CENTER ON Contemporary Art has given generous space lately to art with very little art to it -- and I mean that as a compliment. From the Center for Land Use Interpretation's history tours of industrial and nuclear sites in Washington to the current show by Harrell Fletcher and Jon Rubin in collaboration with Gregory Smart, CoCA has showcased a brand of contemporary art in which conceptual concerns are more important than aesthetic ones. But unlike the original strain of conceptual art, which largely descended into art-about-art navel gazing, this version makes few references to art at all.

The work of the Bay Area artist team of Fletcher + Rubin is best described by the simple title they attached to a 1997 project in a Pleasanton, CA mall: People in Real Life. Since 1993, they've conducted garage sales at the New York gallery and performance space HERE, mounted a show of objects borrowed from the offices of Richmond, CA city employees, created a "decentralized urban farm" in coordination with five residents of San Francisco's Mission District, and designed bus shelter posters for the University of Washington based on objects owned by students living in nearby dorms.

For their project at CoCA, Fletcher + Rubin worked with an 11-year-old Seattle resident named Gregory Smart. Giving Smart a bicycle helmet with a video camera mounted on it, the artists allowed him to document his life from a first-person point of view. The six bays of CoCA's Belltown space each have a screen with video projections taken from that footage. More or less through Smart's eyes, we see him visit Seattle Center's Fun Forest, the aquarium, and Pike Place Market, launch model rockets, wrestle with a smaller boy (perhaps his brother), read, play with his dog, throw a football, swordfight with sticks, watch insects in his backyard, and, in one great sequence, improvise a floor-hockey-type game with the artists using push brooms and a block of wood. There's no voice-over, no attempt by Smart or the artists to narrate or explain the activities, which gives them an incredibly naturalistic feel, though the footage is carefully edited and in some cases runs in slow motion.

The videos are accompanied by three art objects of sorts, the most significant of which is a small-scale indoor soccer field designed by Smart with Fletcher + Rubin. You could call it an installation, but it's a better idea to just let yourself in through the gate in the chainlink fence that separates the field from the rest of the space, and start kicking the miniature soccer ball around until you sweat. The problem with most artist-designed recreational activities -- and they tend to be miniature golf courses, most of the time -- is that the artist is so busy coming up with an original concept or decorating the surfaces of his artwork that he spends little time creating a good, working mini-golf hole. This soccer field has no artistic touches or decoration: It's just a well-designed indoor soccer field, with a list of 10 rules written by Smart, the last of which reads, "10. Have a good time."
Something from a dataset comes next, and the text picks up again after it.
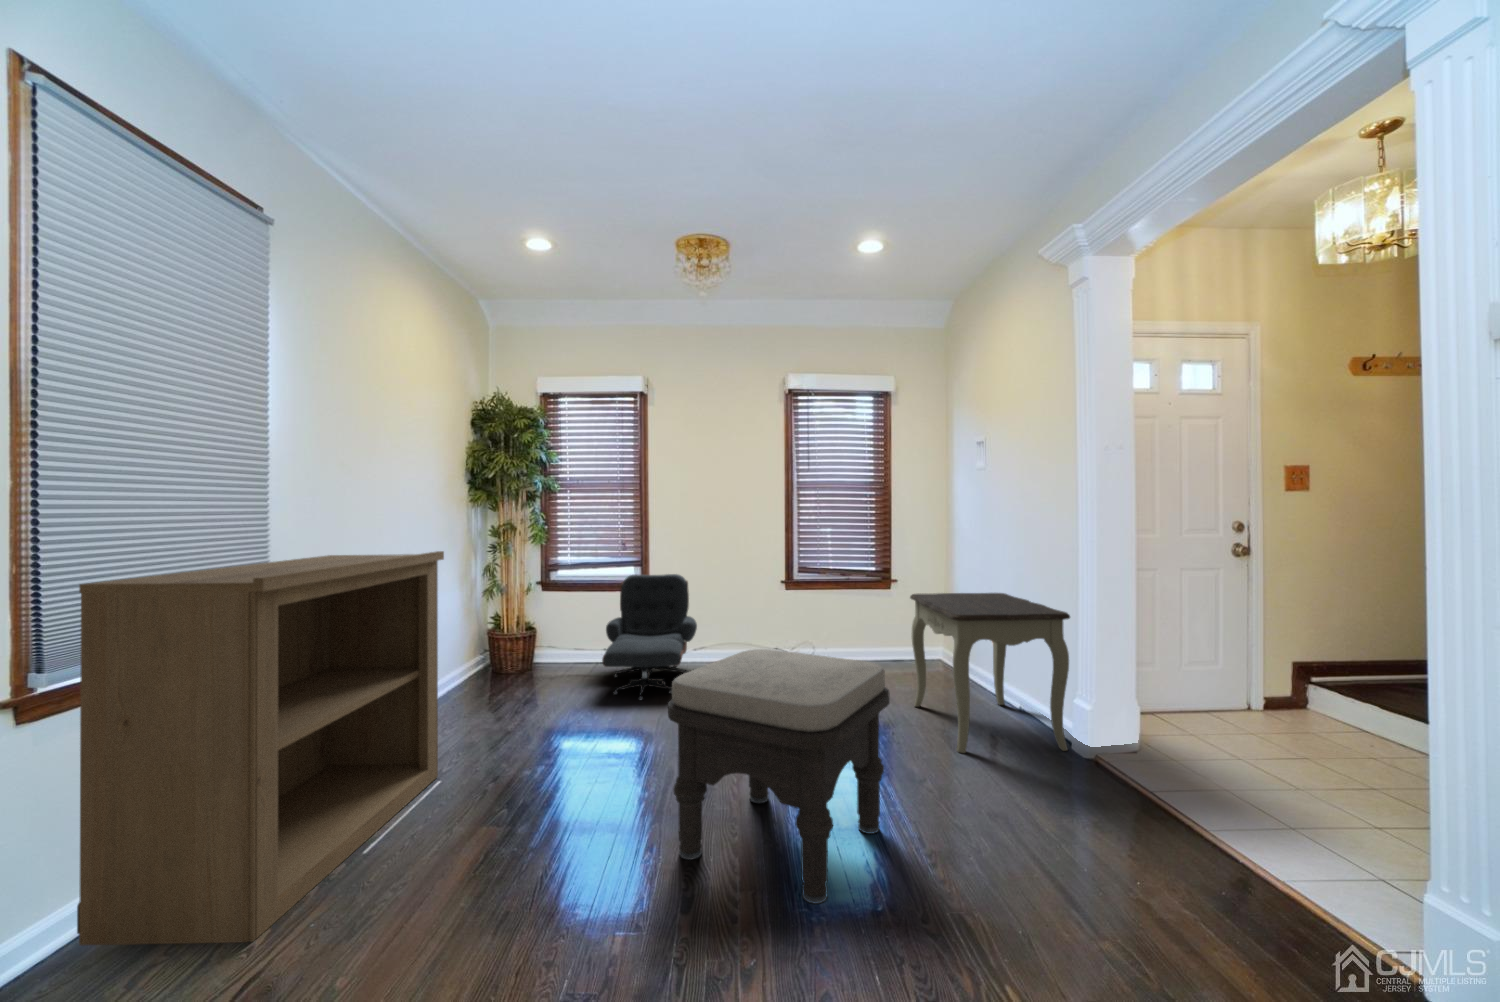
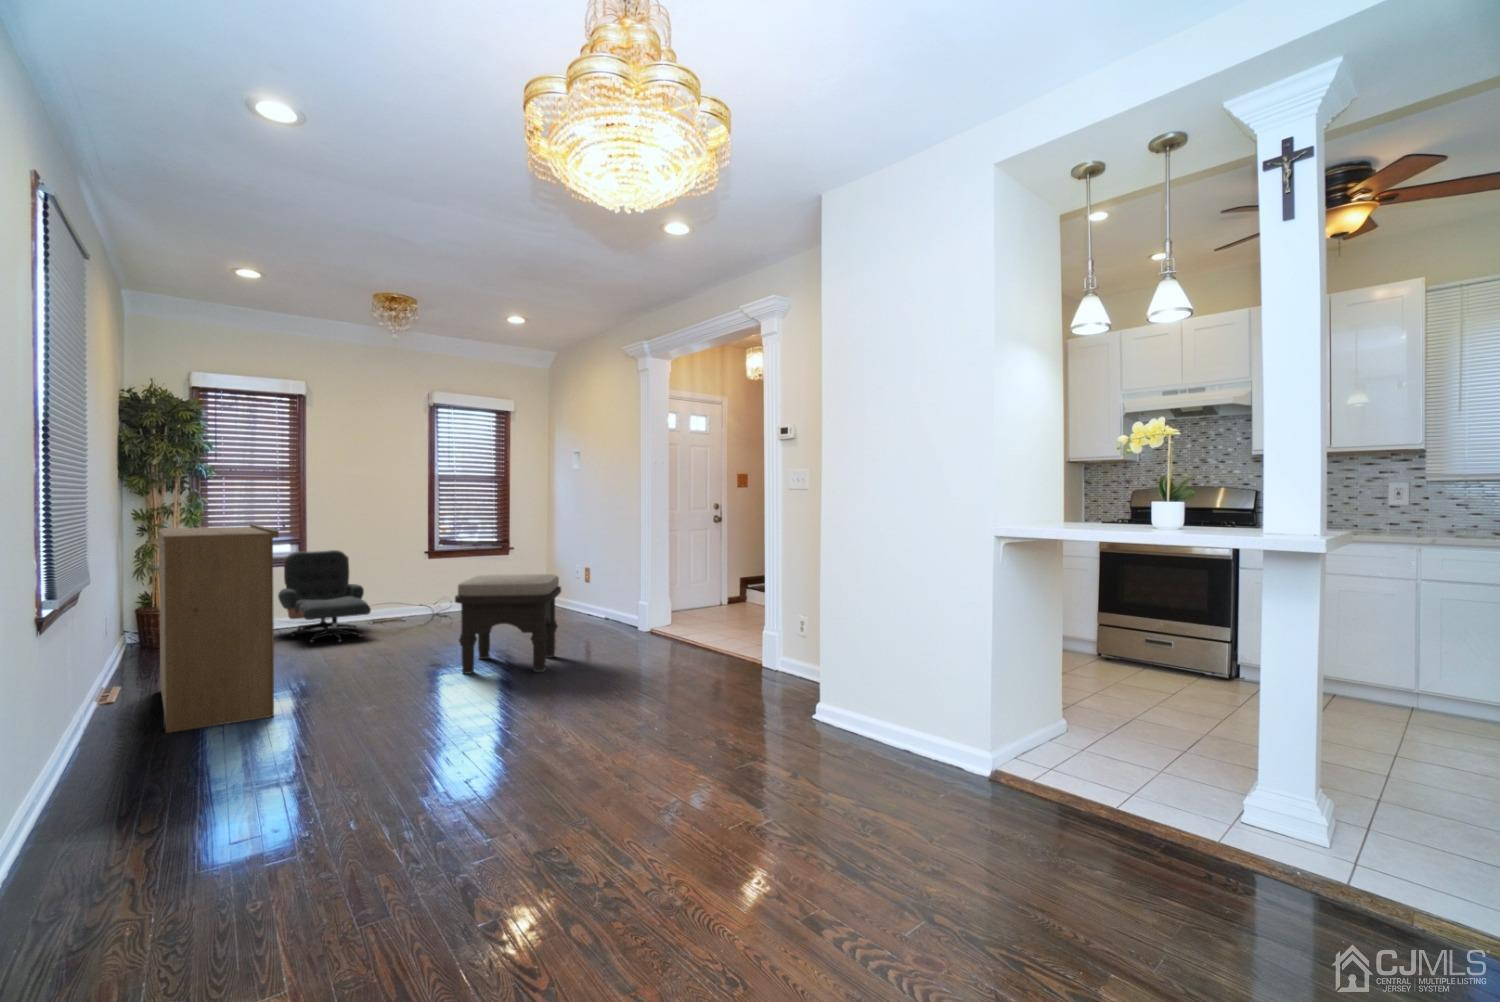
side table: present [910,593,1070,753] -> none [541,549,636,635]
At the other end of the space is a small display of worn-out and dog-chewed balls, arranged by size, taken from Smart's backyard. A nearby photo shows Smart standing in the middle of a Seattle neighborhood street, flanked by Rubin and Fletcher. This is the only time we see Smart himself, other than a video segment where he looks at himself in a distorting mirror. As with the killer in a horror movie, we see what he sees. Smart's more than the subject of Fletcher + Rubin's piece; he's a co-creator, documenting his world more than the artists are documenting him. To underline this, the photo of Smart, Fletcher, and Rubin has been altered so that the two adults are the same size as the child, which you take in on your second glance at the image. Perhaps too literally, Fletcher + Rubin set themselves at Smart's level, giving him equal standing in the creation of the piece.

This form of collaboration rids the project of any creepy voyeurism or invasive portraiture. The documents don't give away any more than an 11-year-old would want to give away; Fletcher + Rubin aren't looking to get inside Smart's head, to discover any secrets about boyhood or this boy in particular. As a result, the installation has a pleasing anonymity to it. Smart becomes Anykid, albeit a particularly well-documented one. The piece slowly reveals the care of its construction, the conscious simplicity of its means, bit by bit, until it all seems rather... artful. In a good way, of course.